Priscila Tommy in action on home soil in Vanuatu. (Photo: Courtesy of VAN2017)

A decade ago Vanuatu’s Priscila Tommy was Queen of the Pacific.

In 2007, at just sixteen years of age, Tommy was taking part in the Pacific Games in Apia, Tonga. There the games belonged to Tommy. She kicked off her campaign with a gold medal in the Women’s Team event. Then when it came to the singles she put on a dominate display in the final, defeating Tahiti’s Melveen Richmond in straight games to secure the title.

Tommy kept the momentum going and in 2008 she represented Vanuatu at the Beijing Olympic Games. Perhaps based on her results at the Pacific Games, the Vanuatu star then received the highest honour an Olympic athlete can be given. Tommy was chosen as the flag bearer for Vanuatu at the Opening Ceremony. She went on to be defeated by Slovakia’s Eva Odorova in her opening match, but the taking part, competing, and carrying the flag was a major success.

But then, just as Tommy seemed to be advancing so quickly, she went in to what seemed like an early retirement. She moved away from the table tennis scene to her home island in the Banks and Torres Islands, the northernmost islands of Vanuatu. During that time she became a mother and obviously that was the top priority in recent years.

But in April 2017, Team Vanuatu had some exciting news. It was announced that Tommy would be making a comeback after a seven year absence from the sport. With the 2017 Pacific Mini Games taking place in Vanuatu, the stage was set and the moment was ripe for a comeback on home soil.

The return from retirement wasn’t taking lightly. Vanuatu had the strictest of preparations for the games with the team traveling to China, the home of table tennis, spending some three months preparing for the competition. When the Games got underway the effort came to fruition.

Vanuatu dominated in the teams, winning gold in both the men’s and women’s events.The true showdown however was to be in the singles, when teammates pitted their skills against each other as the chased positions on the podium.

After successfully navigating the group stage, Tommy drew Fiji’s Grace Yee, the number one seed. But that hurdle was overcome with easy, with Vanuatuan notching up a win in straight games. The match was a signal to her opponents that despite her absence from international competition, the Vanuatu defender hadn’t lost her touch.

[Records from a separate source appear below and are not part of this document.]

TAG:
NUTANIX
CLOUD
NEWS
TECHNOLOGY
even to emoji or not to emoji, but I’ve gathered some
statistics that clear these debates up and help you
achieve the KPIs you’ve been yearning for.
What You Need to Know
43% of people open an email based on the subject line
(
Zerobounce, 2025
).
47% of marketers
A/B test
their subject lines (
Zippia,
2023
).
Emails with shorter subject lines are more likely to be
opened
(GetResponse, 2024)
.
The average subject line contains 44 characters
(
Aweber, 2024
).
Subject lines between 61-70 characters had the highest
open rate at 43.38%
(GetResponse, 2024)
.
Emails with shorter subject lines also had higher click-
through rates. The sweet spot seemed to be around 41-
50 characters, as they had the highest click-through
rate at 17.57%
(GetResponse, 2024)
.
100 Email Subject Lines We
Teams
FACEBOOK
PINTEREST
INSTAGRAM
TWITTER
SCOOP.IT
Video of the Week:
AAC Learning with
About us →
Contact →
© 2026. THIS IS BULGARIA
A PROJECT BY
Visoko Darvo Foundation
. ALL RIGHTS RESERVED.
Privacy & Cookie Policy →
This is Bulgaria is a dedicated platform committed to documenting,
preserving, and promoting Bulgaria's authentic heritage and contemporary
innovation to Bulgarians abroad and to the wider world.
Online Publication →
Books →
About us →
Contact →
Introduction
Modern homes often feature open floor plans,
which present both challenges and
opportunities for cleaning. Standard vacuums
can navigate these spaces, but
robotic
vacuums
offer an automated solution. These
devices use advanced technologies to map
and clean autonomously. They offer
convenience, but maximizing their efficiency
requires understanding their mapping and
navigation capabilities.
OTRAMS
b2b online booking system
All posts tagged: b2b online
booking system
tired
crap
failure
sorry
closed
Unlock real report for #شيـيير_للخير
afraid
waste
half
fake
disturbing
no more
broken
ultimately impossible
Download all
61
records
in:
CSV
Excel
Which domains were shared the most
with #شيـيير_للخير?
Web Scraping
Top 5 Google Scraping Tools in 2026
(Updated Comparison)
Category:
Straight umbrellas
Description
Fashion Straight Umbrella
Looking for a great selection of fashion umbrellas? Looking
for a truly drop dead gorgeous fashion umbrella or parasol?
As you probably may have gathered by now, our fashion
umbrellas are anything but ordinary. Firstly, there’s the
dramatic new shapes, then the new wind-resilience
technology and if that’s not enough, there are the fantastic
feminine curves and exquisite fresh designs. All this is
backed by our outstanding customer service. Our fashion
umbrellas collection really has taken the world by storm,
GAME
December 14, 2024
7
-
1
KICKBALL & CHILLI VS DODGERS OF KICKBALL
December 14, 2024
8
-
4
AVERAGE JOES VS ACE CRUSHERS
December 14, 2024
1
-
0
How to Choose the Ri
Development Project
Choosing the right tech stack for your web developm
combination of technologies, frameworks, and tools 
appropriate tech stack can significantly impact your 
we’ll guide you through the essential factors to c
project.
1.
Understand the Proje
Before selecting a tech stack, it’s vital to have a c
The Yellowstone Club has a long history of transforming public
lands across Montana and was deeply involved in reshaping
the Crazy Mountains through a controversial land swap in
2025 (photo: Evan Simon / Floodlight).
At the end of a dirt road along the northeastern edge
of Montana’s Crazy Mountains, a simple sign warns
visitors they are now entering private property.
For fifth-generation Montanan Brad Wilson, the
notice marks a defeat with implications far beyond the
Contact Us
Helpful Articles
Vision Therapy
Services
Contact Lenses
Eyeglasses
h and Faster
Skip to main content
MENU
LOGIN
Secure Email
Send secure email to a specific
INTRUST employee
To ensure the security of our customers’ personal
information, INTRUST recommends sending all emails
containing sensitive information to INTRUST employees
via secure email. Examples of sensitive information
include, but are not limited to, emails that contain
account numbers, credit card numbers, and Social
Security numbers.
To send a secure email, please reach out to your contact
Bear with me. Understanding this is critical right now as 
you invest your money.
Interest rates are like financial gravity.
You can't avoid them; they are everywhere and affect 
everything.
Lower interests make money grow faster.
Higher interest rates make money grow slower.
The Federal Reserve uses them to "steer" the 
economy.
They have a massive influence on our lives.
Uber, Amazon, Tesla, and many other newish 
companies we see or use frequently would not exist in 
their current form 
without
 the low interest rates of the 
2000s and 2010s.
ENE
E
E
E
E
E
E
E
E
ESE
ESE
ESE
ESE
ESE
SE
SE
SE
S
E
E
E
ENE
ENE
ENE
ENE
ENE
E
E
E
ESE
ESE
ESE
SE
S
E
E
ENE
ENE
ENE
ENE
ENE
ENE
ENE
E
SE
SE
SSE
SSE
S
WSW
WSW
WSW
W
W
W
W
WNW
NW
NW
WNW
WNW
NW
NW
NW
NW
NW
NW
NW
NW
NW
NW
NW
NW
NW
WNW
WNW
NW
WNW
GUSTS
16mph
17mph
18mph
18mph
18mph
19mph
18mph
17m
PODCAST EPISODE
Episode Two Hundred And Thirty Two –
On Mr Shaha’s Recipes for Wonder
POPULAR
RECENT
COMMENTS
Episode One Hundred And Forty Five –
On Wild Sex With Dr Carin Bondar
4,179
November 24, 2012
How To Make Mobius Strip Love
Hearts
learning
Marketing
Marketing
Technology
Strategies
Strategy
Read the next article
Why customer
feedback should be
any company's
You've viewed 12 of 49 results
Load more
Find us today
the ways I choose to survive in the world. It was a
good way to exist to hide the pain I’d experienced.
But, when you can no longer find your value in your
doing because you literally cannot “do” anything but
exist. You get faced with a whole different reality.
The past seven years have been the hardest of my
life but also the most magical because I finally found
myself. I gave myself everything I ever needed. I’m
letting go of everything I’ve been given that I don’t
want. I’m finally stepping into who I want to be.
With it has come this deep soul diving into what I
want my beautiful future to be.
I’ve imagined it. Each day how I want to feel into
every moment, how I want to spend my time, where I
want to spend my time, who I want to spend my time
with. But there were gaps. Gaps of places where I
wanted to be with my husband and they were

In the semi-final it was a showdown with Vanuatu’s biggest rival at the games, New Caledonia. Tommy’s opponent, Lorie La, is just fourteen years-old but has more international experience than nearly anyone who took part in the Pacific Mini Games. But despite this, La only managed to put a single game on the board as Pricila Tommy stormed through to the final.

Waiting for Tommy in the final was her teammate Stephanie Qwea.

Qwea, like Tommy, is a defender, and provided the audience a spectacle filled match in there semi-final encounter with crowd favourite Anoyln Lulu. But in the final it was  a case of master and the apprentice.

The experience of Tommy was evident from the get go; calm and composed in defence, yet still confident enough to execute her own attacks with precision. Despite chances in two games, Qwea was unable to get on the board. Pricila Tommy won 4-0, completing her table tennis comeback with a gold medal.

With the Pacific Mini Games now behind us there is one question on everyone’s mind; will we be seeing more of Pricilla Tommy? Only time will tell. But for fans of table tennis in Oceania, let’s hope that is not another seven year wait before we see the Queen of the Pacific in action again.